Parco Agricolo Metropolitano

Casa dell’Agricoltura – associazione di idee, aderisce al ‘Manifesto per il Parco Agricolo Metropolitano’ nella convinzione dell’importanza crescente della conservazione delle risorse naturali e culturali a fronte dei cambiamenti epocali ambientali, economici e sociali in corso e nella convinzione della necessità della tutela del settore agricolo, soggetto e strumento per perseguire gli indicati obiettivi. La costituzione del Parco Agricolo Metropolitano deve in ogni caso recuperare l’esperienza fin qui realizzata del Parco Agricolo Sud.
A questo proposito occorre sottolineare alcuni punti.
L’attuale legge Regionale 13 dicembre 2022, n. 29, non soddisfa le esigenze di rilancio del parco Parco Agricolo Sud, già parco agricolo metropolitano più importante d’Europa ed elemento strategico dello sviluppo di una Città metropolitana che presenta livelli di densità di popolazione fino a 7.000 ab/kmq (tra i più alti in Europa) e che ospita le attività economiche più importanti del Paese, servita da una rete infrastrutturale abbondante, complessa e trafficata, che l’ha portata al quarto posto in Europa nel settore della logistica a livello internazionale, con Milano Città, che ogni giorno raddoppia i suoi abitanti.
In tutto ciò la Città Metropolitana deve vivere.
E vive soprattutto grazie a quel 57% circa di territorio che respira, conserva acque abbondanti, suoli tra i più fertili al mondo che, oltre a consentire produzioni agricole di altissima eccellenza, sono i più importanti serbatoi di carbonio, ecosistemi e paesaggi alla base di una prosperità ancora possibile.
Una delle grandi sfide di oggi è proprio il ritrovare il rapporto mutualistico tra città e territorio, che è sempre stato il motore del successo di questa città.
Una città che ha trovato la ragione e la continuità del suo sviluppo nella sinergia tra i tre capitali fondamentali: naturale, socio-culturale e insediativo.
Oggi i parchi rappresentano un elemento strategico non solo nel mantenimento, ma anche se non soprattutto nella produzione e rigenerazione delle risorse e dei Servizi Ecosistemici alla base della vita degli insediamenti umani.
Dunque, sviluppo urbano e ambientale dovrebbero procedere di pari passo a partire dalla individuazione dei nuovi ruoli e compiti da affidare ad un Parco Agricolo Metropolitano di un territorio così complesso.

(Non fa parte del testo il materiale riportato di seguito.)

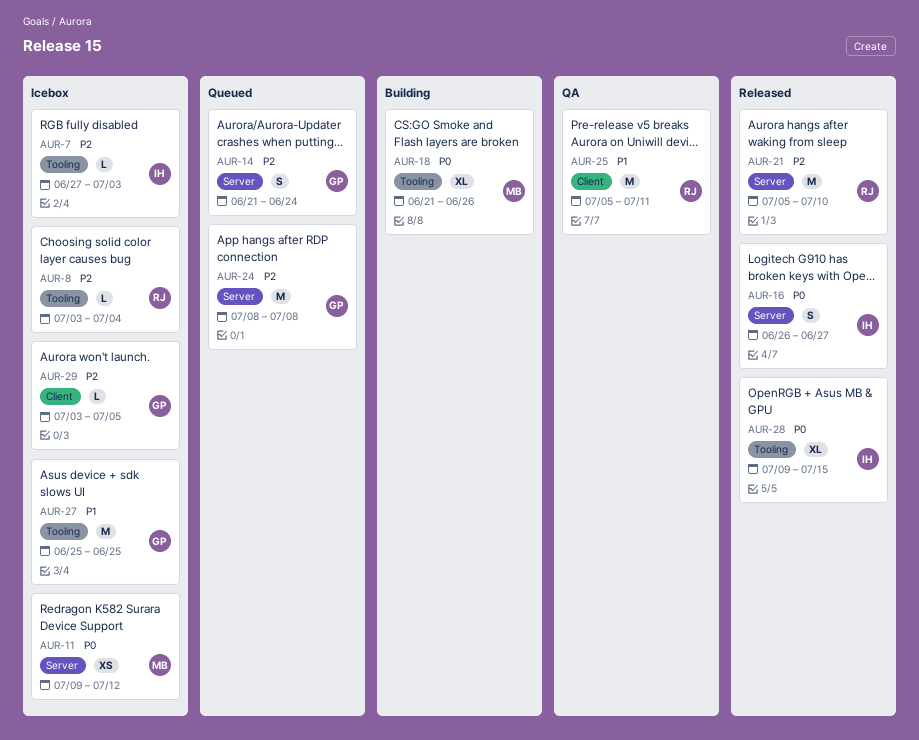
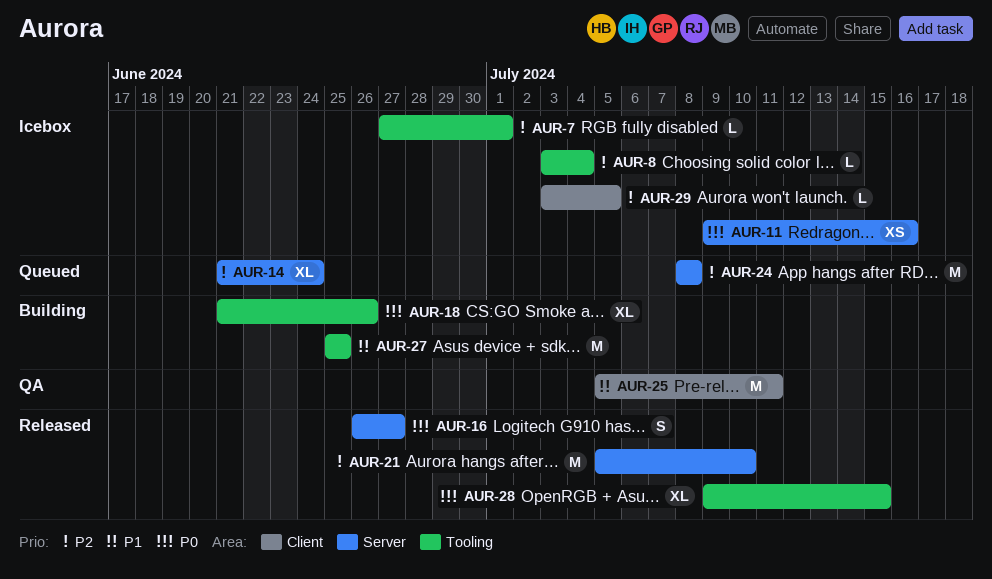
AUR-7, due: Jul 3 -> Jul 1
AUR-11, due: Jul 12 -> Jul 16
AUR-14, estimate: S -> XL
AUR-27, status: Icebox -> Building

La legge 29 è muta rispetto alle esigenze e obiettivi di un parco metropolitano contemporaneo: riguarda prettamente aspetti amministrativi e di governance.
Ma il modello di governance deve essere su esigenze, ruoli e aspettative, che vanno approfondite e che appaiono fin d’ora ben diverse e più complesse da quelle che hanno avviato la fondazione dei parchi regionali. Dai ruoli affidati e dagli obiettivi attesi sarà possibile definire il
modello di governance più efficace, le risorse e le reti di attori necessari allo sviluppo delle attività proprie di un parco agricolo contemporaneo, capace di sostenere una metropoli con i propri capitali naturali e sociali e i molteplici servizi ecosistemici da essi derivabili.
Casa dell’Agricoltura, aderendo al Manifesto, si rende disponibile con le proprie esperienze, competenze e conoscenze al confronto sul parco Agricolo Metropolitano nell’auspicio che questo possa anche contribuire all’innovazione di tutti i parchi lombardi.
Crediamo infatti nella necessità di una attenta, preventiva e condivisa verifica.
Una verifica che deve essere sul piano programmatico – su questo
molte condivisibili considerazioni sono svolte nel Manifesto – e su quello delle modalità di gestione a partire dalla individuazione delle sedi e delle procedure del confronto. Tale confronto dovrà peraltro rappresentare prassi futura nella attività del Parco al fine di fare emergere i problemi e individuare le soluzioni in un clima non solo di adeguatezza delle decisioni da adottare, ma anche di consenso che ne favorisca la applicazione.
La definizione di un contenitore più ampio rispetto a quelli esistenti non costituisce di per sé la soluzione dei problemi programmatici e di relazione che si sono resi evidenti nel corso degli ultimi anni. Occorre quindi rendere le decisioni programmatiche adeguate attraverso l’esercizio di competenze che superino la semplice collocazione burocratica dei problemi, attraverso una piena partecipazione dei soggetti chiamati a realizzarle.